**What to do:**
Repeat every line of each record below, word for word and in the same order.

**Supplied information:**

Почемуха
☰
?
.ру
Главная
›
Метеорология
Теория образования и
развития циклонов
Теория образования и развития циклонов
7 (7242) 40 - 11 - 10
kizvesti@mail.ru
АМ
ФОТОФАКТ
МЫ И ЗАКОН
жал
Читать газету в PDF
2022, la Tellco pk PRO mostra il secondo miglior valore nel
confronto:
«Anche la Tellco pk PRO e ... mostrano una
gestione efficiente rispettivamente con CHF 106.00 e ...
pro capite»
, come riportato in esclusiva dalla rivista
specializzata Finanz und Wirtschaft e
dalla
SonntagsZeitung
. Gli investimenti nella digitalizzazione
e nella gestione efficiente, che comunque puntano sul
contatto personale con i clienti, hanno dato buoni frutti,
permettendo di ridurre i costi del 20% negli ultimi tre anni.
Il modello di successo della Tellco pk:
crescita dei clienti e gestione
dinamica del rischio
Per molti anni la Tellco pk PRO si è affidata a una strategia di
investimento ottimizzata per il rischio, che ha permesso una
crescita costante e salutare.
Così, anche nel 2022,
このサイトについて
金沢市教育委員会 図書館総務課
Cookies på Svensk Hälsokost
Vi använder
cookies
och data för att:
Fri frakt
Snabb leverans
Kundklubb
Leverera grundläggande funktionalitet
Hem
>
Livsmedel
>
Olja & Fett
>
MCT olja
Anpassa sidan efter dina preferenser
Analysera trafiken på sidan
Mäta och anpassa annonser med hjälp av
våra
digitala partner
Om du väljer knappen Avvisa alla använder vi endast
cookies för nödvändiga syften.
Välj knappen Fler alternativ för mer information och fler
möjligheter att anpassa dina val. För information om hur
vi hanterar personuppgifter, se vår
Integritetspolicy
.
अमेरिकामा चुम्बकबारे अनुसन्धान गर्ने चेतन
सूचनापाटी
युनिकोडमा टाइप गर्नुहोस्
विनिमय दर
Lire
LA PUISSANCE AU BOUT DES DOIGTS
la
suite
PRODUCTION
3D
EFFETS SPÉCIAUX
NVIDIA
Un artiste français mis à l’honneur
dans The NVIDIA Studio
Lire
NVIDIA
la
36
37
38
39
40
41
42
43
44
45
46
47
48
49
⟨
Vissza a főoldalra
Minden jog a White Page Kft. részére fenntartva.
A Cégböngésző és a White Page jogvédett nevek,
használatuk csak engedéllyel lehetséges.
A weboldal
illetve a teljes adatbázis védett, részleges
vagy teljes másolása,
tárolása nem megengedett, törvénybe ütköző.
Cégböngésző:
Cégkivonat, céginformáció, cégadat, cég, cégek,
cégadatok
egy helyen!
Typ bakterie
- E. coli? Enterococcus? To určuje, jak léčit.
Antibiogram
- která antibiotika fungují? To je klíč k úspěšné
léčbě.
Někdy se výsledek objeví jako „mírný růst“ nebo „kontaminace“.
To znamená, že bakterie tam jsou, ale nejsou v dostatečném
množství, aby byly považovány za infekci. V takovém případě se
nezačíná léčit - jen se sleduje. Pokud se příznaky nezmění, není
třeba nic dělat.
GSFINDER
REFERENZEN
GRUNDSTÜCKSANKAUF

**Exercise solution:**
Почемуха
☰
?
.ру
Главная
›
Метеорология
Теория образования и
развития циклонов
Теория образования и развития циклонов
7 (7242) 40 - 11 - 10
kizvesti@mail.ru
АМ
ФОТОФАКТ
МЫ И ЗАКОН
жал
Читать газету в PDF
2022, la Tellco pk PRO mostra il secondo miglior valore nel
confronto:
«Anche la Tellco pk PRO e ... mostrano una
gestione efficiente rispettivamente con CHF 106.00 e ...
pro capite»
, come riportato in esclusiva dalla rivista
specializzata Finanz und Wirtschaft e
dalla
SonntagsZeitung
. Gli investimenti nella digitalizzazione
e nella gestione efficiente, che comunque puntano sul
contatto personale con i clienti, hanno dato buoni frutti,
permettendo di ridurre i costi del 20% negli ultimi tre anni.
Il modello di successo della Tellco pk:
crescita dei clienti e gestione
dinamica del rischio
Per molti anni la Tellco pk PRO si è affidata a una strategia di
investimento ottimizzata per il rischio, che ha permesso una
crescita costante e salutare.
Così, anche nel 2022,
このサイトについて
金沢市教育委員会 図書館総務課
Cookies på Svensk Hälsokost
Vi använder
cookies
och data för att:
Fri frakt
Snabb leverans
Kundklubb
Leverera grundläggande funktionalitet
Hem
>
Livsmedel
>
Olja & Fett
>
MCT olja
Anpassa sidan efter dina preferenser
Analysera trafiken på sidan
Mäta och anpassa annonser med hjälp av
våra
digitala partner
Om du väljer knappen Avvisa alla använder vi endast
cookies för nödvändiga syften.
Välj knappen Fler alternativ för mer information och fler
möjligheter att anpassa dina val. För information om hur
vi hanterar personuppgifter, se vår
Integritetspolicy
.
अमेरिकामा चुम्बकबारे अनुसन्धान गर्ने चेतन
सूचनापाटी
युनिकोडमा टाइप गर्नुहोस्
विनिमय दर
Lire
LA PUISSANCE AU BOUT DES DOIGTS
la
suite
PRODUCTION
3D
EFFETS SPÉCIAUX
NVIDIA
Un artiste français mis à l’honneur
dans The NVIDIA Studio
Lire
NVIDIA
la
36
37
38
39
40
41
42
43
44
45
46
47
48
49
⟨
Vissza a főoldalra
Minden jog a White Page Kft. részére fenntartva.
A Cégböngésző és a White Page jogvédett nevek,
használatuk csak engedéllyel lehetséges.
A weboldal
illetve a teljes adatbázis védett, részleges
vagy teljes másolása,
tárolása nem megengedett, törvénybe ütköző.
Cégböngésző:
Cégkivonat, céginformáció, cégadat, cég, cégek,
cégadatok
egy helyen!
Typ bakterie
- E. coli? Enterococcus? To určuje, jak léčit.
Antibiogram
- která antibiotika fungují? To je klíč k úspěšné
léčbě.
Někdy se výsledek objeví jako „mírný růst“ nebo „kontaminace“.
To znamená, že bakterie tam jsou, ale nejsou v dostatečném
množství, aby byly považovány za infekci. V takovém případě se
nezačíná léčit - jen se sleduje. Pokud se příznaky nezmění, není
třeba nic dělat.
GSFINDER
REFERENZEN
GRUNDSTÜCKSANKAUF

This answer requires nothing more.